U.S. News

U.S. 82nd Airborne's "Beast" helps hungry Haitians

PORT-AU-PRINCE (Reuters) - With his company’s Humvees still sitting at Fort Bragg in North Carolina, Captain Sean Shields uses a rental car with an Avis “We Try Harder” sticker to ferry his soldiers on aid missions in Haiti’s earthquake-shattered capital.

The 2nd Brigade of the U.S. 82nd Airborne Division started arriving in crippled Port-au-Prince a week ago with little more than what they could carry on their backs.

Captain John Chambers, 25, another member of the company, said he brought “rucksacks, an assault pack and a duffel bag.”

The company, known as “The Beast,” has about 50 of its 80 men in Haiti, part of a big U.S. military relief operation for quake survivors that has put added strain on U.S. armed forces already stretched thin by wars in Afghanistan and Iraq.

Pentagon planners worry deployments in Haiti will stretch on for months.

Shields said he was told his men would stay in Haiti no less than 60 days and up to 6 months. “That’s nothing,” he said, compared to his 13-to-15 month tours in Iraq and Afghanistan.

Friday was the first time that Shields’s men distributed food and water. The distribution to a few hundred Haitians from a cluster of makeshift tents at a soccer field next to basketball courts started off smoothly.

“You don’t have to keep your hand on your weapons. Be friendly,” one of the officers told his men who tried to keep the crowd back and in lines.


But as the crowd in hundreds surged forward and rushed a military truck, Shields said: “I wish I had an interpreter right now ... This is crazy. We just can’t do it with what we got. Trial and error.”

Some of his men screamed, “Get back” and “Get off”, to no avail. “We probably learned a lot,” Shields said. “I think we need more people” to control the throngs of hungry Haitians.

“The mob wins,” he said.

There are now more than 2,600 U.S. military personnel on the ground in Haiti, and around 10,500 more in a flotilla of U.S. ships offshore. By the weekend, that number on the ground will climb to 4,600 as troops fan out to help quake survivors.

The Beast set up camp in the belly of a steel-framed pavilion with open sides, a corrugated tin roof and gravel floors.

The 2nd Brigade came to the pavilion in the Tabarre neighborhood of Port-au-Prince to help eight Jordanian U.N. troops secure a World Health Organization-run warehouse containing some 80 tons of medical supplies.

One of the warehouse’s walls collapsed during last week’s earthquake. Security was beefed up to protect its contents against scavengers and looters.

The U.S. embassy in Haiti rented sports utility vehicles and one of those SUVs, a white Mitsubishi Montero with Avis plates and a rental car sticker on the back, shuttles the 2nd Brigade through Port-au-Prince’s debris-strewn streets.

Their camp is crude. A shortage of cots meant some sleep on the rocks. They have no portable toilets or generators.

On the streets, the soldiers wear camouflage and carry automatic rifles. “No body armor until somebody gets shot,” one explained.


Shields, who served in Iraq and Afghanistan and took part in the military’s response to Hurricane Katrina that devastated New Orleans in 2005, said he preferred humanitarian missions.
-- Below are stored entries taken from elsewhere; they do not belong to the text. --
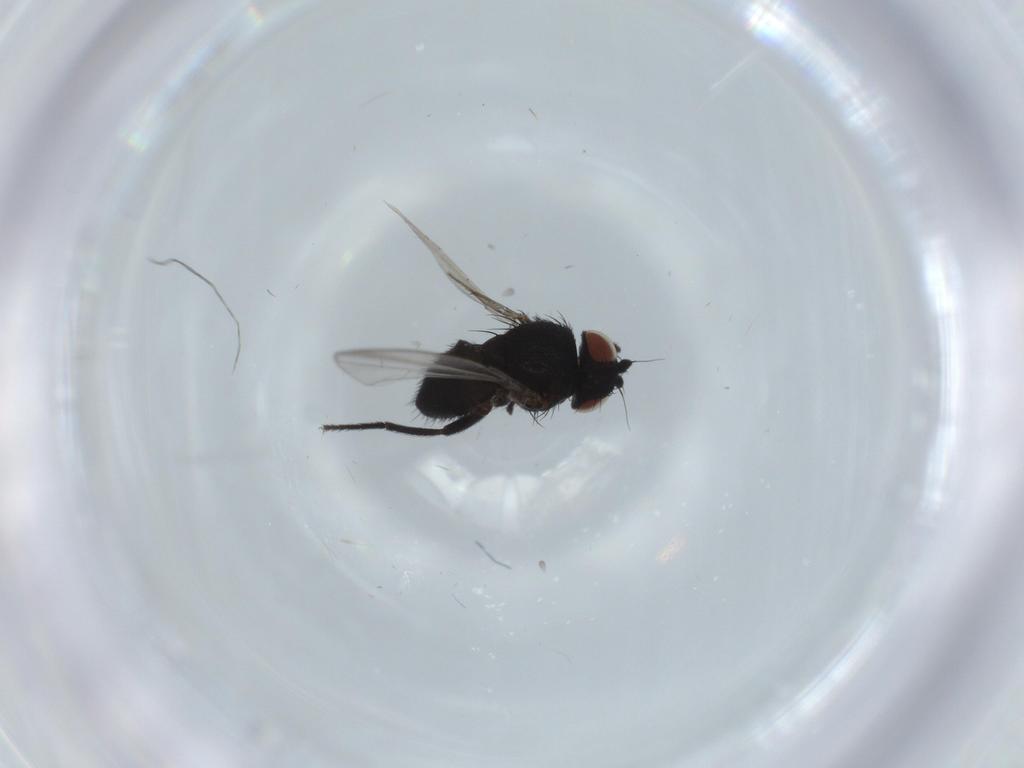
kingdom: Animalia
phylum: Arthropoda
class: Insecta
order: Diptera
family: Milichiidae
Shields said Katrina was “easier” than Haiti. “Working with the international community has some challenges. That’s a diplomatic way of saying it,” he said.

The U.S. military believes much of the counter-insurgency training given to soldiers in Iraq and Afghanistan, aimed at winning hearts-and-minds, can be applied to the Haiti mission.

When they saw some Haitians struggling to get their stalled car started, Shields and one of his men ran out to help.

Before leaving for Haiti, Chambers, the closest thing the company has to a French speaker, had his wife rush out to buy him an English-French dictionary. When asked how well he spoke the language, he shrugged and said “un peu” (a little).

During one stop, a Haitian wearing an Army T-shirt impressed the company with his excellent English and Shields said he wanted to offer him a job as translator. U.S. units have tens of thousands of dollars in cash to make such hires.

Top U.S. military officials acknowledge the relief operation for Haiti got off to a slow start. Some aid planes were turned away in the initial confusion.

But the situation has improved. Sergeant Major Jose Velazquez said between 140 to 160 planes with supplies and personnel were now landing at the overloaded Port-au-Prince airport per day, up from 13 per day before the quake.

The number peaked on Saturday with 240 flights. Still, the waiting list for flights to get in tops 1,400.